What I do see is a bit of confusion between what AI can handle and what humans still have toown. AI can process information and optimize systems, but it doesn’t experience the world. Humans do. We carry judgment, values, doubt, and responsibility and that becomes even more important when the tools in our hands are this powerful. So it’s not about developing new human skills. It’s about using the ones we already have with more intention. 

The real question for leaders is not how fast we can build or deploy AI, but where it is leading us. What kind of work are we creating? What kind of relationships are we preserving? What kind of future are we shaping with these tools? AI can help us do more, faster. Leadership is about deciding why, how, and to what end. That responsibility can’t be automated. 

8. What does meaningful success look like to you today, compared to the early stages of your career? 

Early in my life, success was really about exploration. I felt a strong desire to discover the world, different cultures, environments, and ways of thinking and living, and to understand myself through direct experience. I wasn’t following a linear path or chasing a clear definition of success. I was traveling, trying things, meeting people, and learning by immersion. 

That desire for discovery hasn’t disappeared. What’s changed is how it is expressed. Today, meaningful success is about staying creative, staying curious about people and their life paths, and continuing to explore. And it is the feeling that what I’ve lived and experienced is being put to use in a way that genuinely serves others.

It’s helping people work better together, helping individuals shift perspective, and creating moments where something really opens or transforms. It’s building something that feels alive and aligned. 

9. How can companies move beyond well-being slogans and create cultures people genuinely want to be part of? 

The problem isn’t intention. It’s coherence. When well-being is talked about, but leadership behavior and culture don’t support it, people immediately feel the gap. Then it becomes just words. Well-being is never created by policies alone. It’s created by leadership. By how people are treated day to day, how trust is built, how pressure is handled, and whether people feel respected and taken seriously. In a place like Saudi Arabia, this has to be aligned with local values and cultural realities. 

But underneath that, the needs are very human and very universal. People want to feel good at work. They want to feel respected. They want to understand what they’re contributing to and why it matters. 

They want to feel they’re growing, not just executing tasks mechanically. That’s where storytelling becomes important, not as communication, but as meaning. What kind of place is this? What are we building together? What does good work look like here? When leaders take responsibility for creating trust, clarity, and direction, well-being stops being a separate topic. It becomes the result of a culture where people feel alive, engaged, and part of something that makes sense. 

At the end of the day, organizations don’t create well-being, leaders do, by remembering that humans are not machines. We’re living, thinking, feeling beings, and culture has to reflect that reality. 

10. If you were advising young leaders in the Middle East today, what mindset shift would you insist on first? 
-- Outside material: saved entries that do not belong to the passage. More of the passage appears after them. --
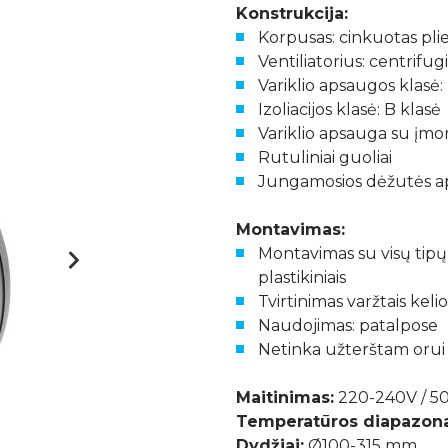
Konstrukcija:
Korpusas: cinkuotas pli
Ventiliatorius: centrifugin
Variklio apsaugos klasė:
Izoliacijos klasė: B klasė
Variklio apsauga su įm
Rutuliniai guoliai
Jungamosios dėžutės ap
Montavimas:
Montavimas su visų tipų ap
plastikiniais
Tvirtinimas varžtais kelio
Naudojimas: patalpose
Netinka užterštam orui
Maitinimas:
220-240V / 50
Temperatūros diapazona
Dydžiai:
Ø100-315 mm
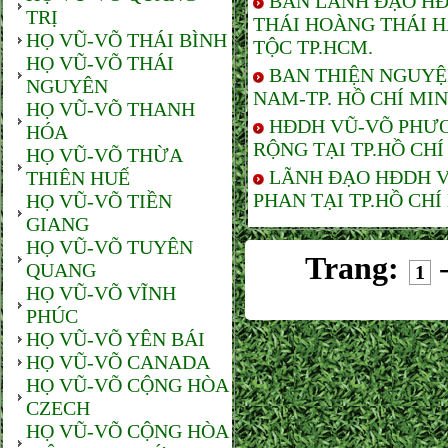
BAN LÃNH ĐẠO HĐ
TRỊ
THÁI HOÀNG THÁI 
HỌ VŨ-VÕ THÁI BÌNH
TỘC TP.HCM.
HỌ VŨ-VÕ THÁI
BAN THIỆN NGUYỆ
NGUYÊN
NAM-TP. HỒ CHÍ MI
HỌ VŨ-VÕ THANH
HĐDH VŨ-VÕ PHƯƠ
HÓA
RỘNG TẠI TP.HỒ CHÍ
HỌ VŨ-VÕ THỪA
LÃNH ĐẠO HĐDH V
THIÊN HUẾ
PHAN TẠI TP.HỒ CHÍ
HỌ VŨ-VÕ TIỀN
GIANG
HỌ VŨ-VÕ TUYÊN
Trang:
QUANG
1
HỌ VŨ-VÕ VĨNH
PHÚC
HỌ VŨ-VÕ YÊN BÁI
HỌ VŨ-VÕ CANADA
HỌ VŨ-VÕ CỘNG HÒA
CZECH
HỌ VŨ-VÕ CỘNG HÒA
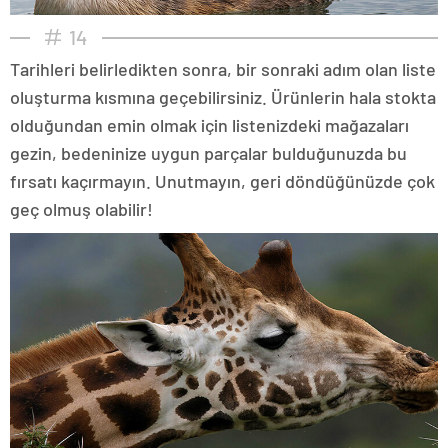
14
Tarihleri belirledikten sonra, bir sonraki adım olan liste
oluşturma kısmına geçebilirsiniz. Ürünlerin hala stokta
olduğundan emin olmak için listenizdeki mağazaları
gezin, bedeninize uygun parçalar bulduğunuzda bu
fırsatı kaçırmayın. Unutmayın, geri döndüğünüzde çok
geç olmuş olabilir!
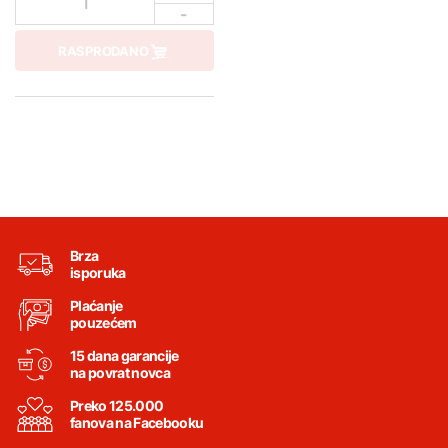
1
-
RASPRODANO
Brza
isporuka
Plaćanje
pouzećem
15 dana garancije
na povrat novca
Preko 125.000
fanova na Facebooku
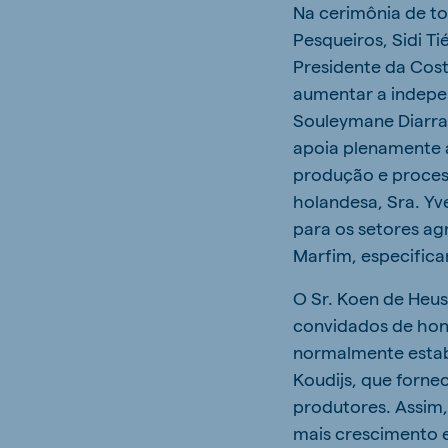
Na cerimônia de t
Pesqueiros, Sidi T
Presidente da Cost
aumentar a indepen
Souleymane Diarra
apoia plenamente a
produção e proces
holandesa, Sra. Y
para os setores ag
Marfim, especific
O Sr. Koen de Heus
convidados de honr
normalmente esta
Koudijs, que forne
produtores. Assim,
mais crescimento e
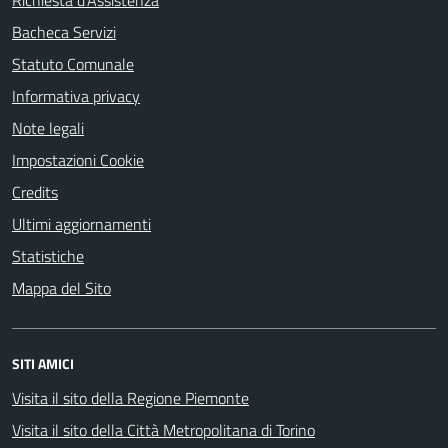
Richiesta d'Assistenza
Bacheca Servizi
Statuto Comunale
Informativa privacy
Note legali
Impostazioni Cookie
Credits
Ultimi aggiornamenti
Statistiche
Mappa del Sito
SITI AMICI
Visita il sito della Regione Piemonte
Visita il sito della Città Metropolitana di Torino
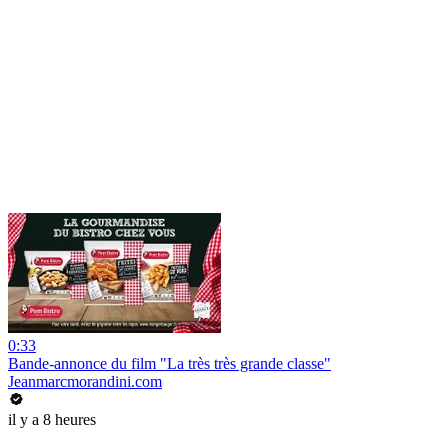
0:33
Bande-annonce du film "La très très grande classe"
Jeanmarcmorandini.com
il y a 8 heures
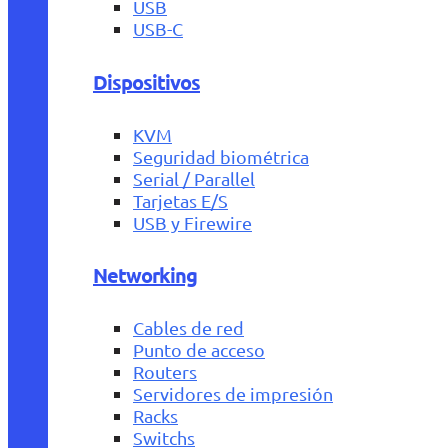
USB
USB-C
Dispositivos
KVM
Seguridad biométrica
Serial / Parallel
Tarjetas E/S
USB y Firewire
Networking
Cables de red
Punto de acceso
Routers
Servidores de impresión
Racks
Switchs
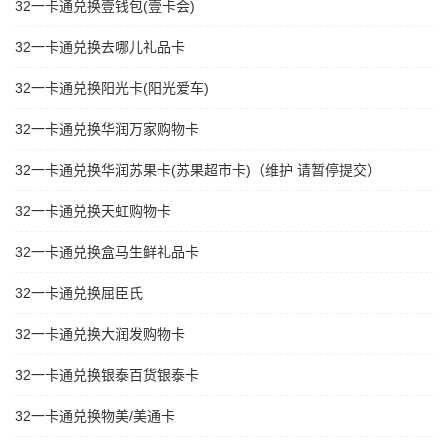
32一卡通兑换壹钱包(壹卡会)
32一卡通兑换去哪儿礼品卡
32一卡通兑换阳光卡(阳光爱车)
32一卡通兑换华润万家购物卡
32一卡通兑换华润苏果卡(苏果超市卡)（维护 请暂停提交）
32一卡通兑换天虹购物卡
32一卡通兑换盒马生鲜礼品卡
32一卡通兑换屈臣氏
32一卡通兑换大润发购物卡
32一卡通兑换银泰百货银泰卡
32一卡通兑换物美/美通卡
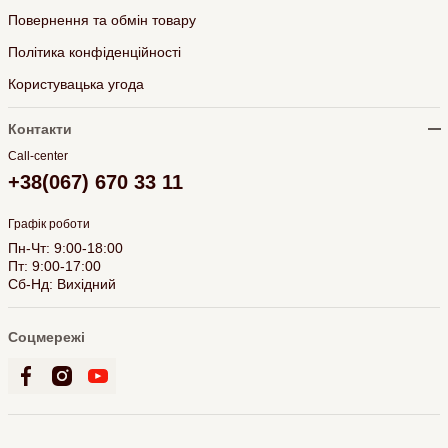
Повернення та обмін товару
Політика конфіденційності
Користувацька угода
Контакти
Call-center
+38(067) 670 33 11
Графік роботи
Пн-Чт: 9:00-18:00
Пт: 9:00-17:00
Сб-Нд: Вихідний
Соцмережі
I would start by saying that leadership is a privilege. It’s not just a position or an opportunity for personal success. It’s being entrusted with responsibility for more than yourself. The moment you lead, your decisions start shaping other people’s lives, energy, and futures. That matters. If someone only wants to think about their own ambition or trajectory, that’s fine. But then leadership may not be the right place. Leadership begins when you accept responsibility for people, for the environment you create, and for the consequences of your choices. 
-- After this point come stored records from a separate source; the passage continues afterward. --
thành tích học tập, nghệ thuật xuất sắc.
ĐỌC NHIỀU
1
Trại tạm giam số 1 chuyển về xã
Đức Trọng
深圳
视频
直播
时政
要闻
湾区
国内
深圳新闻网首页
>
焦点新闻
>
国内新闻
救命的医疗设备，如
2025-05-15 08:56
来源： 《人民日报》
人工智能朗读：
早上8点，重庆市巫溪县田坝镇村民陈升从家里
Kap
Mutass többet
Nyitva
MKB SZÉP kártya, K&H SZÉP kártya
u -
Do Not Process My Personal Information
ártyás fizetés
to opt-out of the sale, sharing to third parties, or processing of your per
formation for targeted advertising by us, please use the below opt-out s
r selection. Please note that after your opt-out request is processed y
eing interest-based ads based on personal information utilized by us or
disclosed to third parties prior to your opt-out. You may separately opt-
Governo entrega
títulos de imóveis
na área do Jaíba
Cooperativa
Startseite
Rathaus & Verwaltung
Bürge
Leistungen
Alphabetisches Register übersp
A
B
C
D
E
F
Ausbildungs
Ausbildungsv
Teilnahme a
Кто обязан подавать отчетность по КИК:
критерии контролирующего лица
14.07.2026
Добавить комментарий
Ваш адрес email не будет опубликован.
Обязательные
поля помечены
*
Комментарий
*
For young leaders today, especially in a region going through such rapid transformation, the challenge is to combine ambition with responsibility. Not to rush into power, but to grow into it with intention. Leadership isn’t about moving fast for its own sake. It’s about direction, judgment, and care for what you’re building and who you’re building it with. If that mindset is there, leadership becomes something meaningful. Not just for the leader, but for everyone involved.